■ The problem ■
Recast the records below as a numbered list with one line per item, skipping blank lines and leaving out the pictures.

>> START Data in this exercise

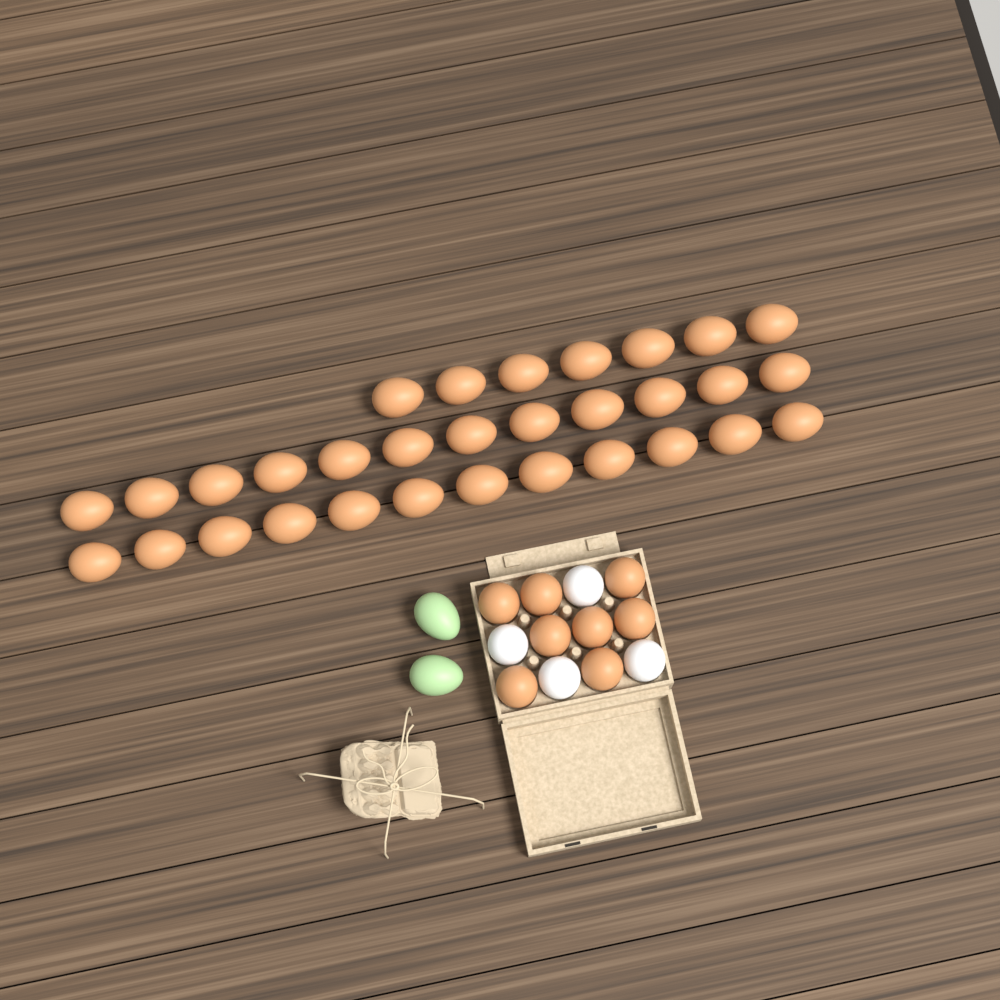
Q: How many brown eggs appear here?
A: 39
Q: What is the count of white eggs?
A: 4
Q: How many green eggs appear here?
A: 2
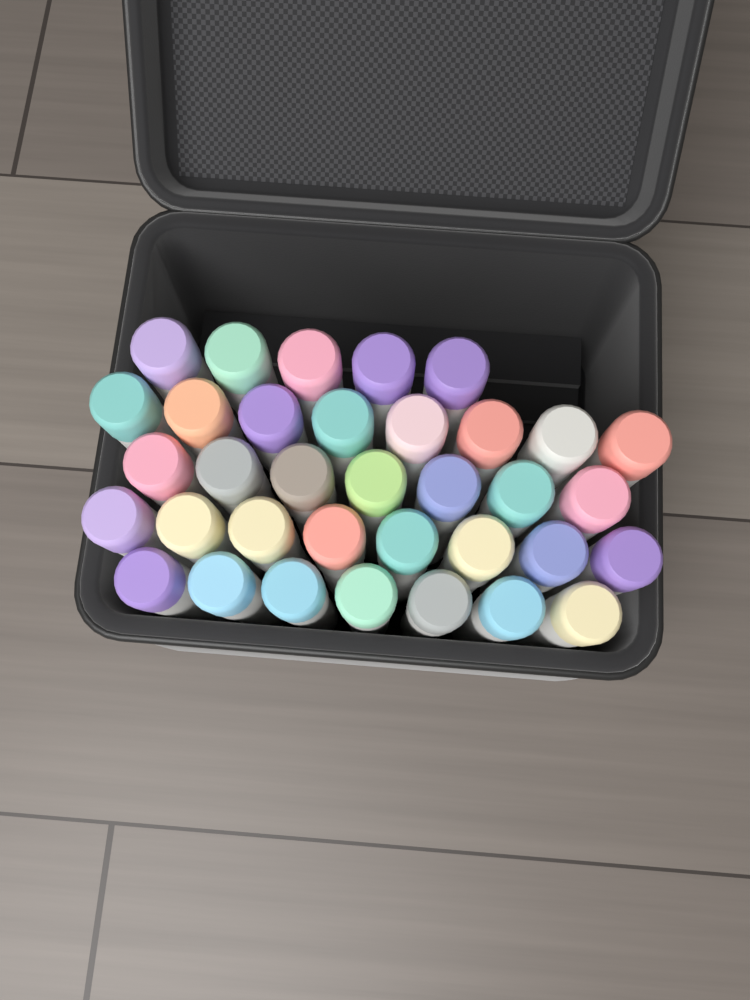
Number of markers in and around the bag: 35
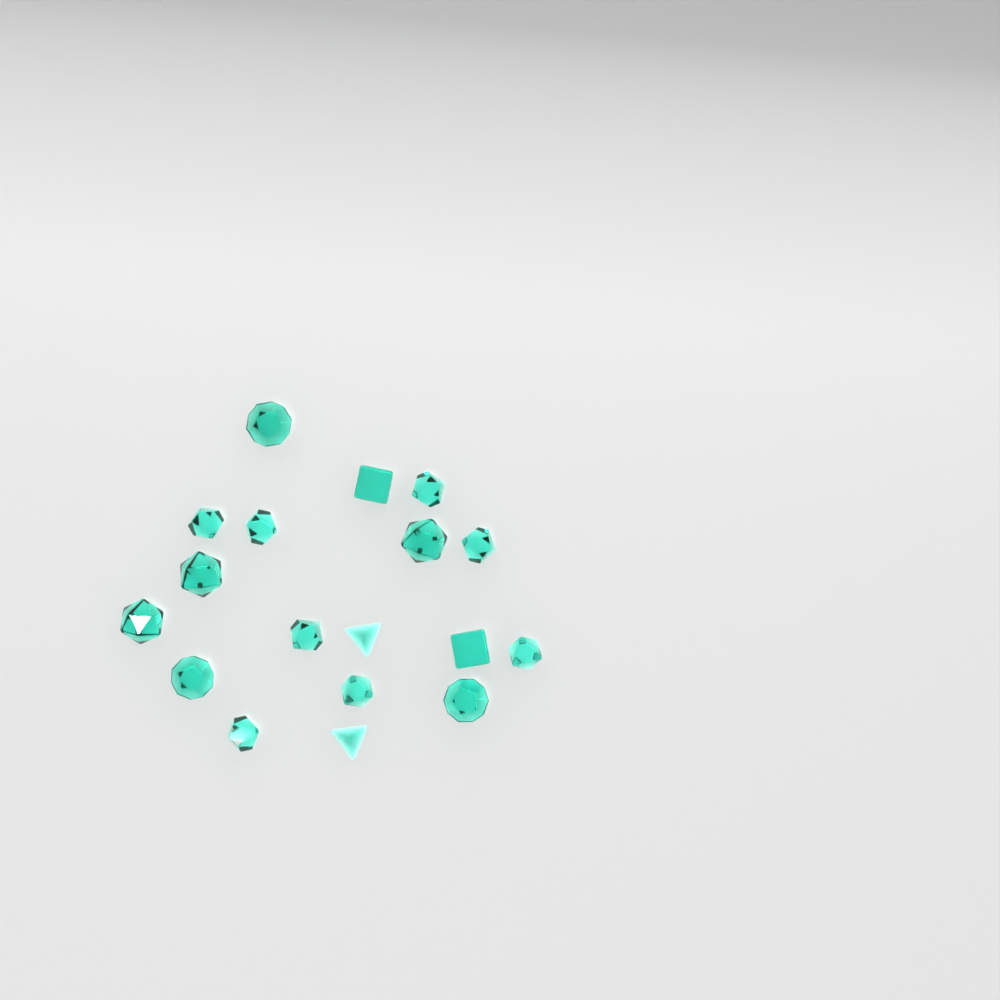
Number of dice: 18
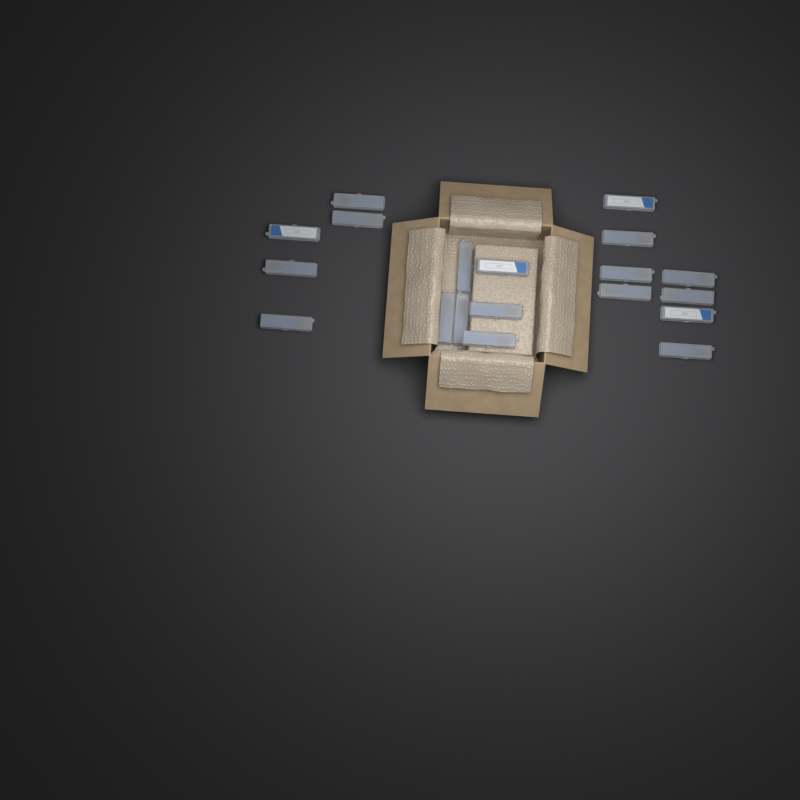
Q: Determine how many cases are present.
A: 19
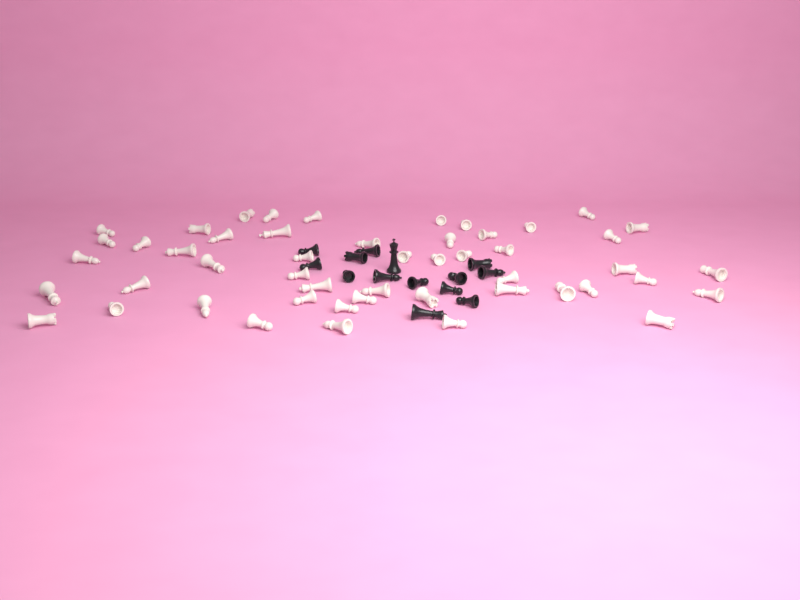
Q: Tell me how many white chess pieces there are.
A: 50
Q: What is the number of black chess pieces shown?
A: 14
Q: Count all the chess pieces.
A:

>> END Data in this exercise

■ Written answer ■
1. Q: How many brown eggs appear here?
2. A: 39
3. Q: What is the count of white eggs?
4. A: 4
5. Q: How many green eggs appear here?
6. A: 2
7. Number of markers in and around the bag: 35
8. Number of dice: 18
9. Q: Determine how many cases are present.
10. A: 19
11. Q: Tell me how many white chess pieces there are.
12. A: 50
13. Q: What is the number of black chess pieces shown?
14. A: 14
15. Q: Count all the chess pieces.
16. A:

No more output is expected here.